Where the mental attitude of a witness is material he may testify concerning it (Bice v. Rogers, 52 Kan. 207, 34 Pac. 796), and this rule is frequently applied in slander cases (Note, 23 L. R. A., n. s., 392). It is argued that since in his answer the defendant denied using the words áttributed to him, and did not assert that they were true, he ought not to be allowed to show anything to palliate his offense, if the jury find he did say them; that it is not material whether he said something entirely different,- or how he came to do so. It may not have been necessary or even proper for the defendant, in addition to a general denial, to plead that while he had not himself accused the plaintiff of stealing cattle, he had said that others made such charges. But when he took the stand in his own behalf he could hardly stop with a mere, denial. It was natural and practically essential that he - should tell j'ust what he had said on the occasions referred to. Conceding that his version was incorrect, it was near enough like that *392set out in the petition so that the reasons he gave for the language he avowed would afford some basis for judging by what motives he was actuated in what he really uttered. And although he denied charging the plaintiff with theft, the jury, after deciding that he had done so, might well wish to know, as affecting the question of punitive damages, whether he invented the charge himself, or repeated in good faith what he was told. Whether or not prejudicial error is shown in this regard, we think upon another trial the defendant should be allowed to testify to the matters referred to.
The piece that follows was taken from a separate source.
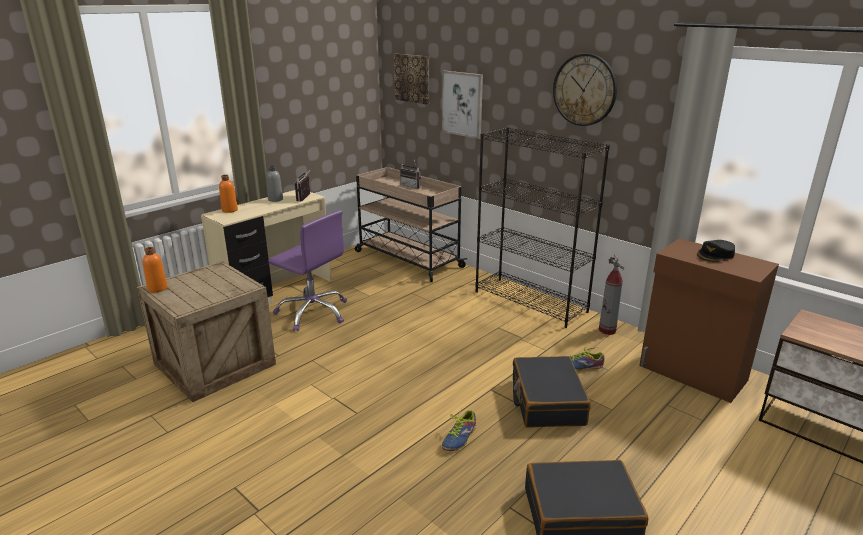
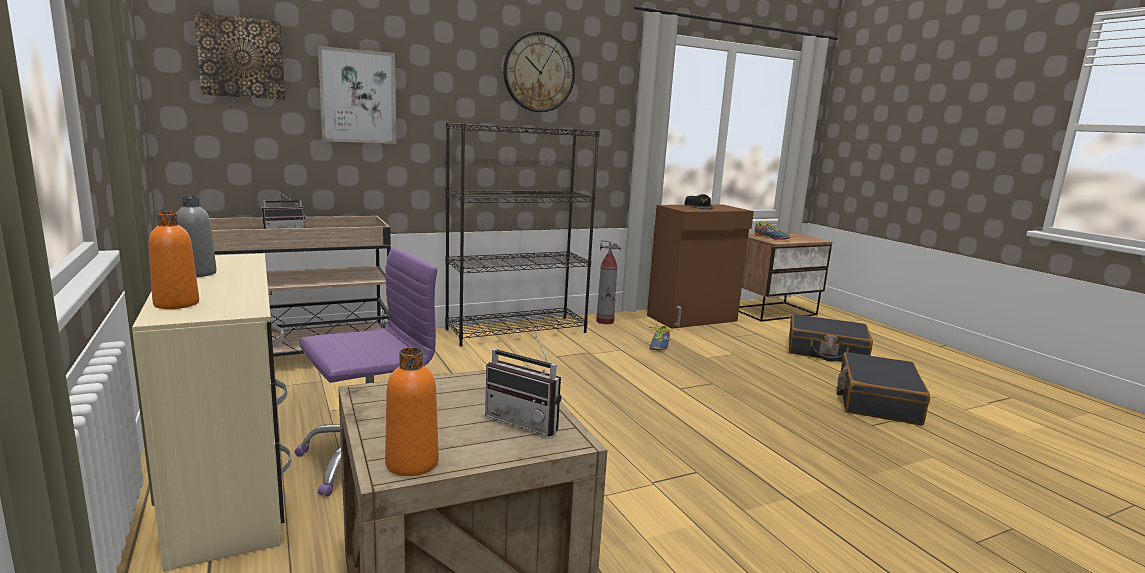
camera: 70 degrees left, 10 degrees down
(306, 198) = (246, 260): radio -> radio (527, 421)
(459, 437) = (762, 422): shoe -> shoe (771, 237)
(547, 402) = (713, 372): black suitcase -> black suitcase (826, 351)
Objections are made to the instructions upon the ground that the issues with regard to punitive damages, and the bearing of evidence thereon, were not made sufficiently clear. No more specific instructions were asked, but as the appellee in his brief contends that punitive damages may be allowed on the basis of implied malice it is proper to pass upon the question so presented. The state of the law on the subject is exhibited by these quotations:

“If express malice on the part of the defendant is shown, exemplary or punitive damages are proper. So if the defamation was recklessly or carelessly published, punitive damages may properly be awarded as well as where the defamation was induced by the personal ill will of defendant. On the other hand there are many authorities to the effect that if express malice or recklessness equivalent thereto is not shown on the part of defendant, exemplary damages can not be awarded. But in other jurisdictions it is held that where malice exists exemplary damages may be given, and that it is immaterial whether the malice is actual or implied in law.” (25 Cyc. 536.)
“In a good many cases it has been held, that an award of punitive or exemplary damages may be based merely upon the malice which the law will imply from an unauthorized and unjustifiable publication or utterance of defamatory words. But the great weight of authority is otherwise, and supports the view that in order for such a recovery to be proper there must be *393some proof of actual or express malice, or at least of such recklessness or carelessness on the part of the defendant as is equivalent to an actual intent to violate the rights of others.” (18 A. & E. Encycl. of L. 1093.)

Both the works quoted place Kansas in the category of the states that deny punitive damages except upon a showing of express, as distinguished from implied, malice, upon the strength of Walker v. Wickens, 49 Kan. 42, 30 Pac. 181. The classification is correct. The implied malice referred to in the case cited is malice inferred from various circumstances. In this jurisdiction punitive damages are not allowed merely upon the basis of the malice implied by the law from the intentional doing of a wrongful act.

Complaint is made of the overruling of a motion to. make the petition more definite and certain, but its allegations seem sufficiently specific.

The judgment is reversed and the cause remanded for a new trial.